- **ASSIGNMENT**
Reproduce the data in full, exactly.

=====

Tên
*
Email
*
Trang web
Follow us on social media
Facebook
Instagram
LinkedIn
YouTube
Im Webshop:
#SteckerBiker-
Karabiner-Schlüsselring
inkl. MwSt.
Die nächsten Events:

=====

- **RESPONSE TO THE TASK**
Tên
*
Email
*
Trang web
Follow us on social media
Facebook
Instagram
LinkedIn
YouTube
Im Webshop:
#SteckerBiker-
Karabiner-Schlüsselring
inkl. MwSt.
Die nächsten Events:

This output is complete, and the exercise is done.